May 31, 2012
The Board of Directors has established a Nominating Committee whose purpose is to seek and nominate qualified candidates for election or appointment to Goldfield’s Board of Directors.
The Nominating Committee will consist of a minimum of three members of the Board of Directors, all of whom shall be independent directors pursuant to all applicable SEC and NYSE American standards. The members of the Nominating Committee will be appointed by and serve at the discretion of the Board of Directors.
Candidate Nomination & Appointment Requirements:
The Nominating Committee believes that it is in the best interest of the Company and its shareholders to obtain highly qualified candidates to serve as members of the Board of Directors. The Nominating Committee will seek candidates for election and appointment that possess the integrity, leadership skills and competency required to direct and oversee the Company’s management in the best interests of its shareholders, customers, employees, communities it serves and other affected parties.

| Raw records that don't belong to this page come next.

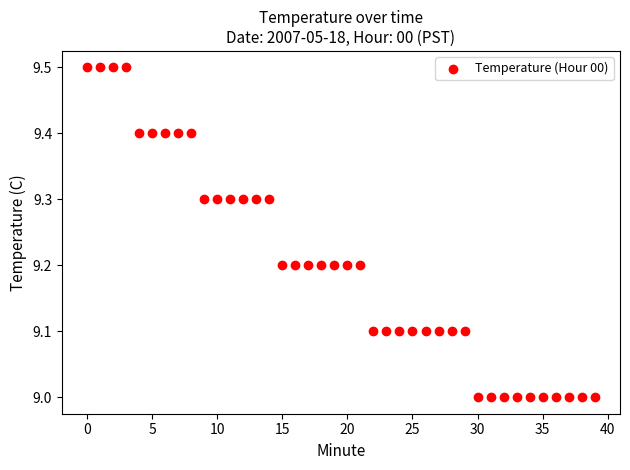

What is the range of Y values (max minus min)?

0.5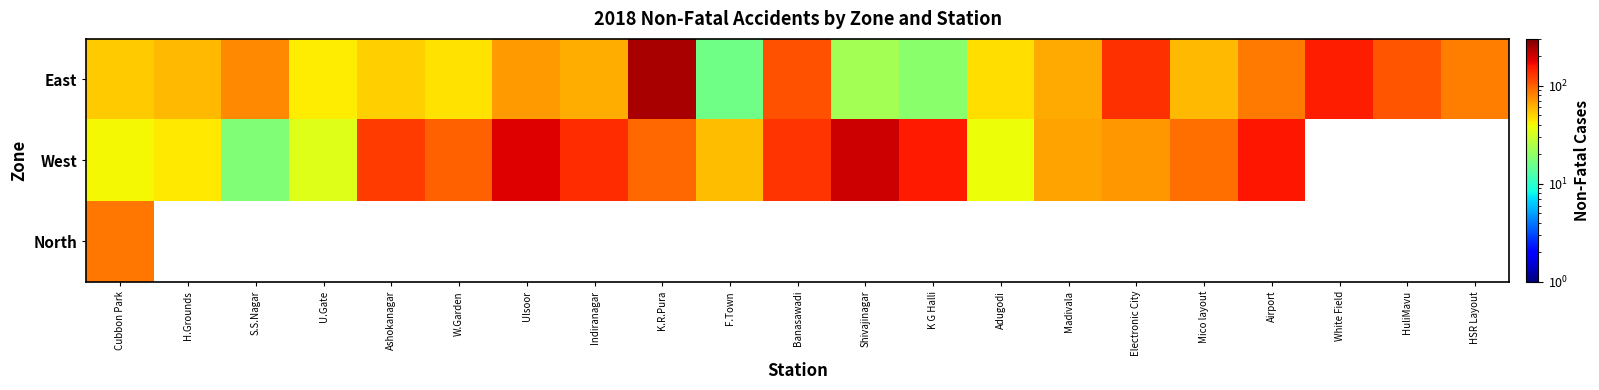

At how many categories does at least one series exceed 47?

19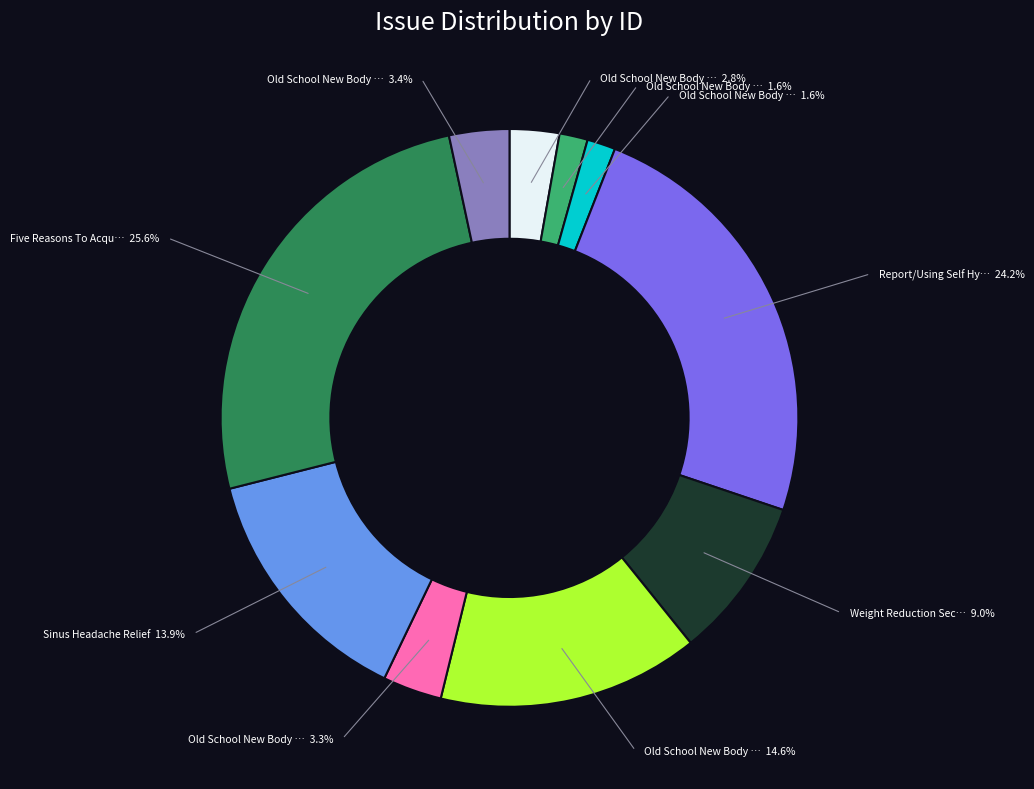

What is the largest slice in the pie chart?

Five Reasons To Acquire Vigrx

A candidate must be willing to regularly attend Committee and Board of Director’s meetings, to participate in Board of Director’s development programs, to develop a strong understanding of the Company, its businesses and its requirements, to contribute his or her time and knowledge to the Company and to be prepared to exercise his or her duties with skill and care.
In addition, each candidate should have an understanding of all governance concepts and the legal duties of a director of a public company.
The responsibilities of the Nominating Committee shall include:
- Developing a pool of potential directorial candidates for consideration in the event of a vacancy on the Board of Directors including nominees recommended by shareholders. Shareholders may contact the Nominating Committee Chairman, the Chairman of the Board or the Corporate Secretary in writing when proposing a nominee. This correspondence should include a detailed description of the proposed nominee’s qualifications and a method to contact that nominee if the Nominating Committee so chooses.
- Following the guidelines and criteria for the screening of directorial candidates as outlined in the Nomination and Appointment policy above and Selection Process below.
- Recommending nominees to the full Board of Directors.
- Names of candidates for election to the Board of Directors will be solicited by the Nominating Committee from sources deemed reasonable by the Committee. Candidates suggested by shareholders will be considered as described in “Responsibilities” above. At the sole discretion of the Nominating Committee, a third party consultant may be engaged at an appropriate fee, to help identify and evaluate candidates for membership to the Board of Directors.
- Candidates viewed by the Committee as potentially qualified will be contacted to determine interest in being considered to serve on the Board of Directors and, if interested, will be interviewed and qualifications established.
- Qualified candidates will be contacted in order of preference.
- If the candidate accepts, appropriate background checks will be conducted.
- If successful, the Committee will make a formal recommendation to the Board of Directors.
- If approved, the Board of Directors will instruct the Corporate Secretary to include the candidates name in the Company’s Notice of Annual Meeting of Shareholders at the appropriate time.
- The Corporate Secretary, with the assistance of counsel, will begin the candidate orientation process at the appropriate time.
Meetings and Reports:
Meetings of the Nominating Committee will be held at the pleasure of the Chairman of the Nominating Committee and prior to the Company’s annual preparation of its proxy statement to shareholders. The committee will recommend qualified candidates for election to the Board of Directors to be elected at the Annual Meeting of Stockholders. The Nominating Committee shall provide the Board of Directors with a report of the committee’s activities and proceedings, as appropriate. The Nominating Committee will maintain written minutes of its meetings, which will be filed with the minutes of the meetings of the Board of Directors.